Joachim de Flore, ce moine calabrais du XIIIe  siècle, à partir de sa
conception de la Trinité scandant les âges de l'histoire, est devenu le
père de toute la tradition révolutionnaire en Europe, de Jan Hus à
Thomas Münzer et à Karl Marx.
Saint François d'Assise a marqué ce moment de fracture et de
renouvellement de l'Église, en allant, au-delà des monastères implantés
dans le monde paysan, à la rencontre du peuple nouveau des villes,
tout comme il vint, en pleine croisade, rencontrer le sultan Abd el-
Malek.
Pour qui aperçoit cette trajectoire dans son unité profonde, et la
nécessaire harmonie de la dimension prophétique et de la dimension
politique dans la vie de tout homme et de chaque homme, ce qui
apparaissait comme un paradoxe devient une évidence.
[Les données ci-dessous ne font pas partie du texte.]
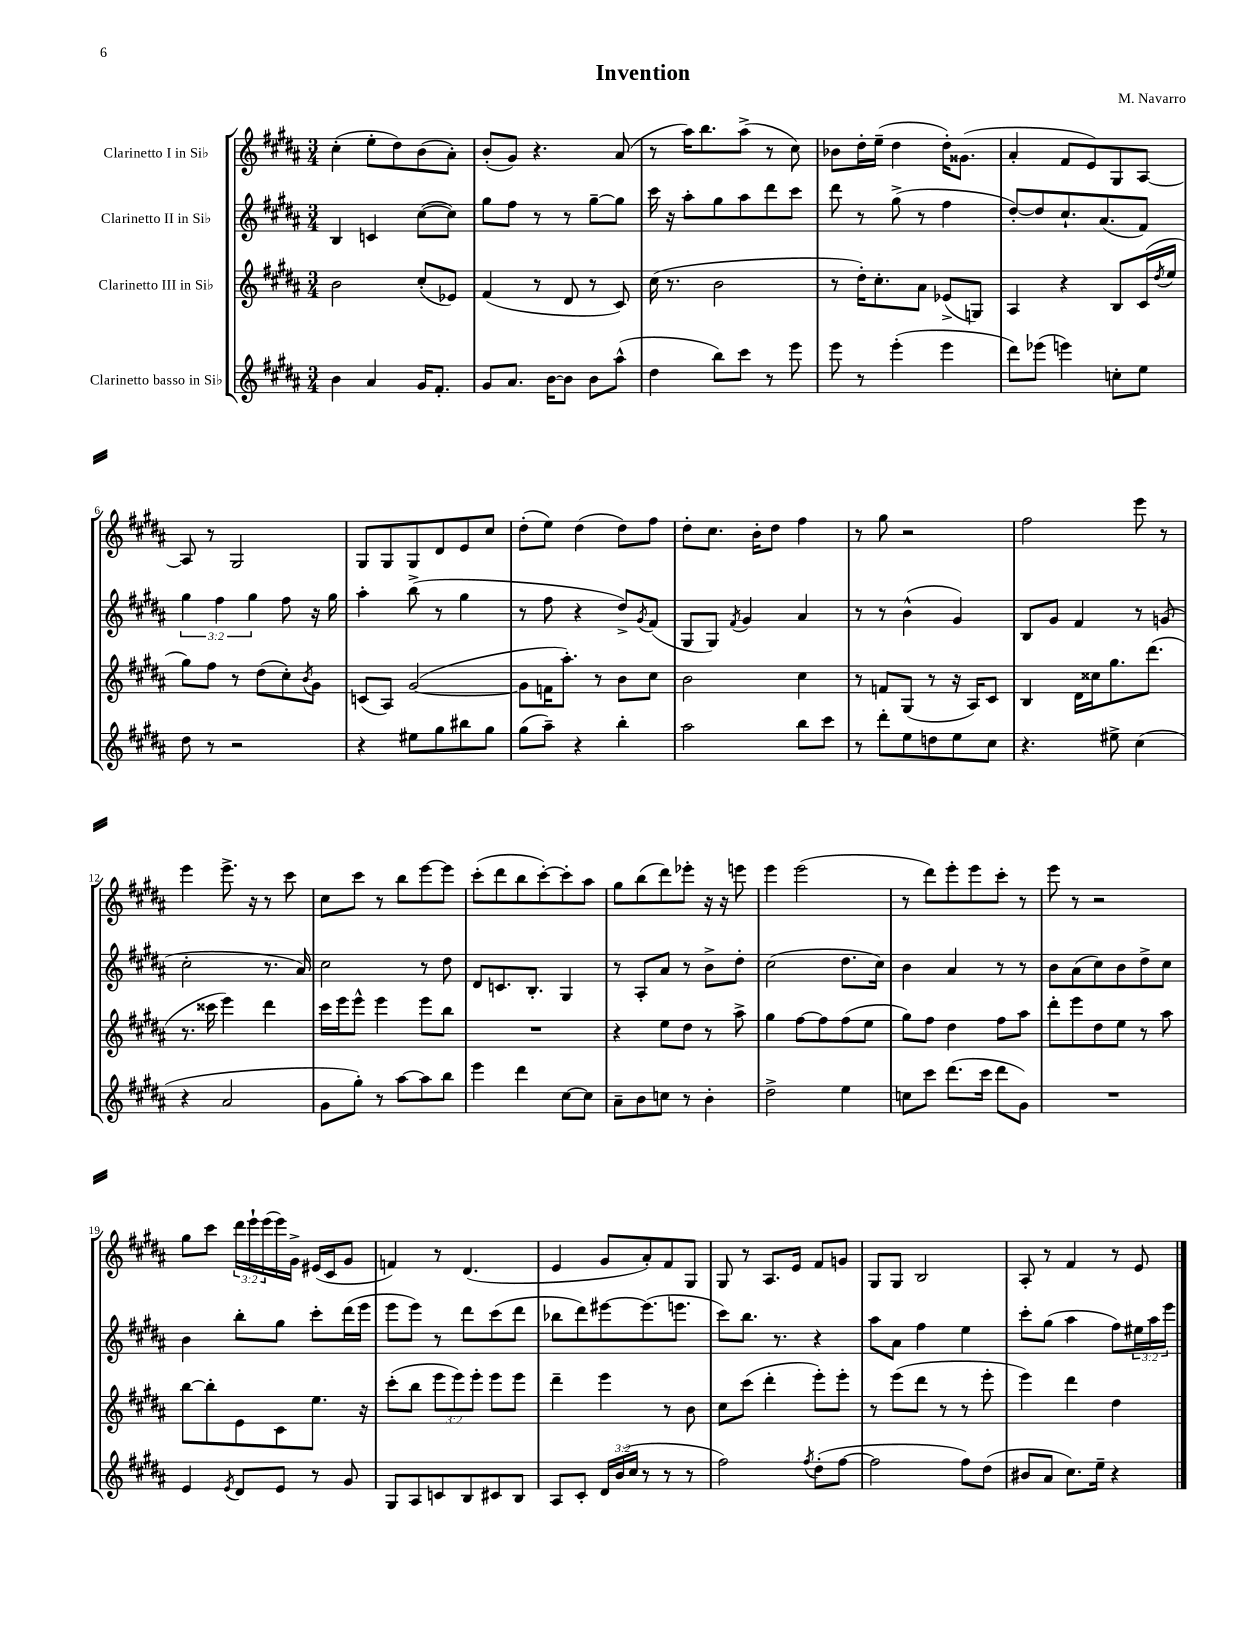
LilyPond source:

\header { title = "Invention" composer = "M. Navarro" }
<<
\new StaffGroup <<
\new Staff = "s0" \with { instrumentName = "Clarinetto I in Sib" } {
    \clef treble \key b \major \numericTimeSignature \time 3/4 \override Staff.TupletNumber.text = #tuplet-number::calc-fraction-text
    cis''4-.( e''8-. dis''8) b'8( ais'8-.) |
    b'8-.( gis'8) r4. ais'8( |
    r8 ais''16) b''8. ais''8->( r8 cis''8) |
    bes'8 dis''16-. e''16--( dis''4 dis''16-.) gisis'8.( |
    ais'4-. fis'8 e'8) gis8 ais8~ |
    ais8 r8 gis2 |
    gis8 gis8 gis8 dis'8 e'8 cis''8 |
    dis''8-.( e''8) dis''4( dis''8) fis''8 |
    dis''8-. cis''8. b'16-. dis''8 fis''4 |
    r8 gis''8 r2 |
    fis''2 e'''8 r8 |
    e'''4 e'''8.-> r16 r8 cis'''8 |
    cis''8 cis'''8 r8 b''8 e'''8~ e'''8 |
    cis'''8-.( dis'''8 b''8 cis'''8~-.) cis'''8-. ais''8 |
    gis''8 b''8( dis'''8) ees'''8-. r16 r16 e'''8 |
    e'''4 e'''2( |
    r8 dis'''8) e'''8-. e'''8 cis'''8-. r8 |
    e'''8 r8 r2 |
    gis''8 cis'''8 \tuplet 3/2 { dis'''16 e'''16-! e'''16( } e'''16) gis'16-> eis'16( cis'16 gis'8 |
    f'4) r8 dis'4.( |
    e'4 gis'8 ais'8-.) fis'8 gis8 |
    gis8 r8 ais8. e'16 fis'8 g'8 |
    gis8 gis8 b2 |
    ais8-. r8 fis'4 r8 e'8 \bar "|." |
}
\new Staff = "s1" \with { instrumentName = "Clarinetto II in Sib" } {
    \clef treble \key b \major \numericTimeSignature \time 3/4 \override Staff.TupletNumber.text = #tuplet-number::calc-fraction-text
    b4 c'4 cis''8~( cis''8) |
    gis''8 fis''8 r8 r8 gis''8~-- gis''8 |
    cis'''16 r16 ais''8-. gis''8 ais''8 dis'''8 cis'''8 |
    dis'''8 r8 gis''8->( r8 fis''4 |
    dis''8~-.) dis''8 cis''8.-! ais'8.( fis'8) |
    \tuplet 3/2 { gis''4 fis''4 gis''4 } fis''8 r16 gis''16 |
    ais''4-. b''8->( r8 gis''4 |
    r8 fis''8 r4 dis''8->) \acciaccatura { gis'8 } fis'8( |
    gis8 gis8) \acciaccatura { fis'8 } gis'4 ais'4 |
    r8 r8 b'4-^( gis'4) |
    b8 gis'8 fis'4 r8 g'8( |
    cis''2-. r8. ais'16) |
    cis''2 r8 dis''8 |
    dis'8 c'8. b8.-. gis4 |
    r8 ais8-. ais'8 r8 b'8-> dis''8-. |
    cis''2( dis''8. cis''16) |
    b'4 ais'4 r8 r8 |
    b'8 ais'8( cis''8) b'8 dis''8-> cis''8 |
    b'4 b''8-. gis''8 cis'''8-. dis'''16( e'''16 |
    e'''8 e'''8) r8 dis'''8 cis'''8( dis'''8 |
    bes''8 dis'''8) eis'''8~ eis'''8.( e'''8. |
    cis'''8) b''8. r8. r4 |
    ais''8 ais'8 fis''4 e''4 |
    cis'''8-. gis''8( ais''4 fis''8) \tuplet 3/2 { eis''16 ais''16 e'''16 } \bar "|." |
}
\new Staff = "s2" \with { instrumentName = "Clarinetto III in Sib" } {
    \clef treble \key b \major \numericTimeSignature \time 3/4 \override Staff.TupletNumber.text = #tuplet-number::calc-fraction-text
    b'2 cis''8-.( ees'8) |
    fis'4( r8 dis'8 r8 cis'8) |
    cis''16( r8. b'2 |
    r8 dis''16-.) cis''8.-. ais'8 ees'8->( g8) |
    ais4 r4 b8 cis'16( \acciaccatura { dis''8 } e''16 |
    gis''8) fis''8 r8 dis''8( cis''8-.) \acciaccatura { b'8 } gis'8 |
    c'8( ais8) gis'2~( |
    gis'8 f'16 ais''8.-.) r8 b'8 cis''8 |
    b'2 cis''4 |
    r8 f'8 gis8( r8 r16 ais16) cis'8 |
    b4 dis'16 cisis''16 gis''8. dis'''8.( |
    r8. cisis'''16 e'''4) dis'''4 |
    cis'''16 e'''16 e'''8-^ e'''4 e'''8 b''8 |
    R2. |
    r4 e''8 dis''8 r8 ais''8-> |
    gis''4 fis''8~ fis''8 fis''8( e''8 |
    gis''8) fis''8 dis''4 fis''8 ais''8 |
    dis'''8-. e'''8 dis''8 e''8 r8 ais''8 |
    b''8~ b''8-. e'8 cis'8 e''8. r16 |
    cis'''8-.( b''8 \tuplet 3/2 { e'''8 e'''8) e'''8-. } e'''8 e'''8 |
    dis'''4-- e'''4 r8 b'8 |
    cis''8 cis'''8( dis'''4-. e'''8-.) e'''8-. |
    r8 e'''8( dis'''8 r8 r8 e'''8-. |
    e'''4) dis'''4 dis''4 \bar "|." |
}
\new Staff = "s3" \with { instrumentName = "Clarinetto basso in Sib" } {
    \clef treble \key b \major \numericTimeSignature \time 3/4 \override Staff.TupletNumber.text = #tuplet-number::calc-fraction-text
    b'4 ais'4 gis'16 fis'8.-. |
    gis'8 ais'8. b'16~ b'8 b'8 ais''8-^( |
    dis''4 b''8) cis'''8 r8 e'''8 |
    e'''8 r8 e'''4-.( e'''4 |
    dis'''8) ees'''8( e'''4) c''8-. e''8 |
    dis''8 r8 r2 |
    r4 eis''8 gis''8 bis''8 gis''8 |
    gis''8( ais''8--) r4 b''4-. |
    ais''2 b''8 cis'''8 |
    r8 dis'''8-. e''8 d''8 e''8 cis''8 |
    r4. eis''8-> cis''4( |
    r4 ais'2 |
    gis'8 gis''8-.) r8 ais''8~ ais''8 b''8 |
    e'''4 dis'''4 cis''8~ cis''8 |
    ais'8-- b'8 c''8 r8 b'4-. |
    dis''2-> e''4 |
    c''8 cis'''8 dis'''8.( cis'''16 dis'''8 gis'8) |
    R2. |
    e'4 \acciaccatura { e'8 } dis'8 e'8 r8 gis'8 |
    gis8 ais8 c'8 b8 cis'8 b8 |
    ais8 cis'8-. \tuplet 3/2 { dis'16 b'16( cis''16 } r8 r8 r8 |
    fis''2) \acciaccatura { fis''8 } dis''8-.( fis''8~ |
    fis''2 fis''8) dis''8( |
    bis'8 ais'8 cis''8.) e''16-- r4 \bar "|." |
}
>>
>>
Notre unique souci a été de découvrir ce point central de notre vie
où l'acte de création artistique, l'acte de foi et l'acte politique, au sens
le plus noble du mot, ne font qu'un.
Car de là seulement se découvrent dans leur juste perspective la
plénitude et l'unité du panorama de l'histoire déjà faite et de l'avenir à
inventer, du monde extérieur et de la vie, de l'humain et du divin : au
point unique de jaillissement de l'acte proprement humain de
l'homme, l'acte créateur d'avenir et l'acte d'amour avec la totalité du
réel.
De là seulement nous pouvons prendre conscience de la possibilité
d'une rupture avec l'ordre existant des hommes et des choses, et c'est
l'irruption en nous de ce surcroît de force et de vie, qui est la
transcendance.
De là seulement nous pouvons prendre conscience de cette certitude
que nous nous sauverons tous ensemble ou que nous nous
perdrons tous ensemble, et c'est l'irruption de cette vie nouvelle où
nous sentons danser en nous toutes les forces de l'univers, où nous
sentons vivre en nous la vie de tous les hommes, l'irruption en nous de
ce surcroît de force et de vie qu'est la communauté.
De là seulement devient possible, dans un jugement serein et
lucide, de confronter toute réalité et toute institution à sa propre fin,
ce qui est union indivisible du prophétisme et de la politique, ce qui
est naissance, en chacun de nous, du pouvoir de participer à part
entière à l'immense mutation du monde.